I looked, and for Fidelity, all I could find was a margin loan at much higher rates.

The "catch" is, that rate is floating, so I can't expect it to stay that low forever. I plan to apply for a regular 30 year to lock in these historically low rates, but heard that no one wants to touch a mortgage under these conditions until the home has been owned for ~ 6 months. But it (mostly) simplified the home purchase, and that was part of the goal. Now I can deal with mortgage shopping w/o all the rush of the home buying 'experience'.

-ERD50
Schwab has a Pledged Asset Line for SOFR (Secured overnight financing rate) + 2.4% if you have $1 mil with them. Right now that's less than 2.5%, and yeah it's floating so it's a bridge loan unless you want ride it until rates rise enough to get your attention. It's SOFR + 2.9% if you have less than $1 mil, but then you need to keep a closer eye on your loan to value ratio so you don't have a margin call. No fees that I could see, it's just a straight-up loan that they can approve in a few days. The max loan is 70% of your asset value but you'd not want to be anywhere near that in case the market has a correction.

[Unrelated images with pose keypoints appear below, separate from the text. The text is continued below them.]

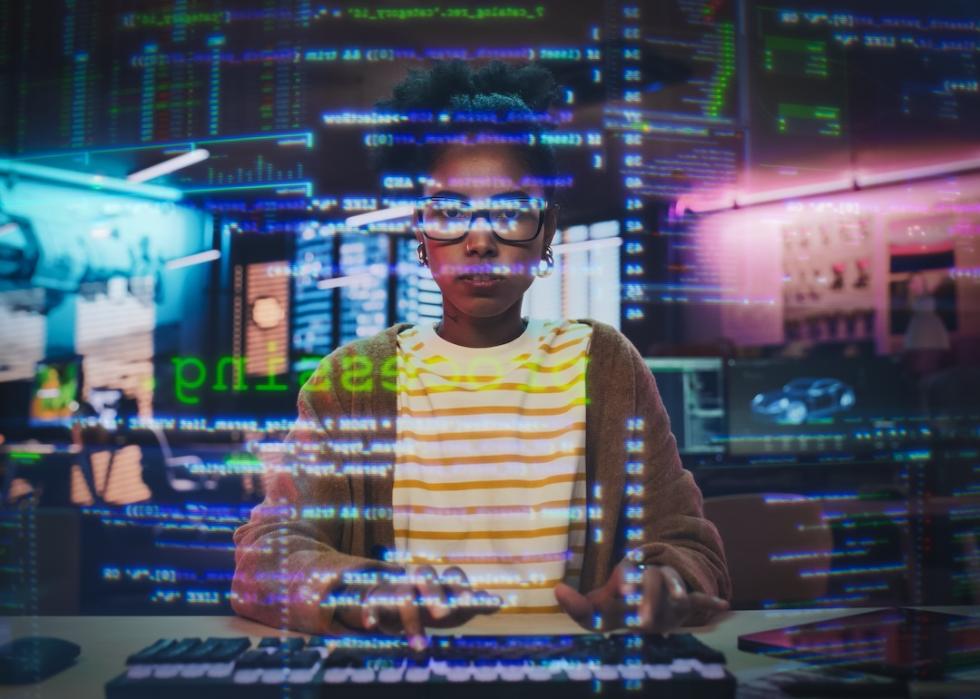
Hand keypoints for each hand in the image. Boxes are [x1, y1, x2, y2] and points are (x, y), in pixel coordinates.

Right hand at [334, 566, 500, 643]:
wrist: (391, 597)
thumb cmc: (430, 605)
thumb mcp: (452, 608)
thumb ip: (473, 605)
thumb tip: (498, 601)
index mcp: (440, 582)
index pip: (452, 576)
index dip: (462, 586)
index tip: (471, 601)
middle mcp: (419, 581)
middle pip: (426, 576)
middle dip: (435, 593)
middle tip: (443, 615)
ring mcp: (397, 588)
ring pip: (402, 594)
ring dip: (411, 620)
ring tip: (421, 647)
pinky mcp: (375, 599)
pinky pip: (371, 602)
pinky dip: (371, 612)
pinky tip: (372, 625)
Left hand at [554, 560, 728, 633]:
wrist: (644, 597)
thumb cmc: (619, 606)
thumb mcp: (598, 609)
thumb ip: (576, 605)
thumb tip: (555, 590)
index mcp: (630, 576)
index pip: (629, 577)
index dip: (627, 581)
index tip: (620, 588)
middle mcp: (651, 579)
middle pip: (655, 581)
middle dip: (650, 596)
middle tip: (642, 617)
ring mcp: (670, 591)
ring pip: (678, 589)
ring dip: (679, 594)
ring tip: (681, 601)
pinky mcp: (685, 603)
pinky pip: (699, 598)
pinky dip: (709, 599)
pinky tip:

https://www.schwab.com/pledged-asset-line

If we ever pull the trigger, a good strategy might be to pay cash for a new house with a bridge loan like this, then move when you want and sell the old house and pay off the loan. That way you have no contigencies on the new house other than the usual inspection etc. so you're basically a straight cash buyer superior to most loan buyers. Plus you're borrowing cheaper than your money can earn in the market with little closing costs, you could hold the loan until rates rise then pay it off.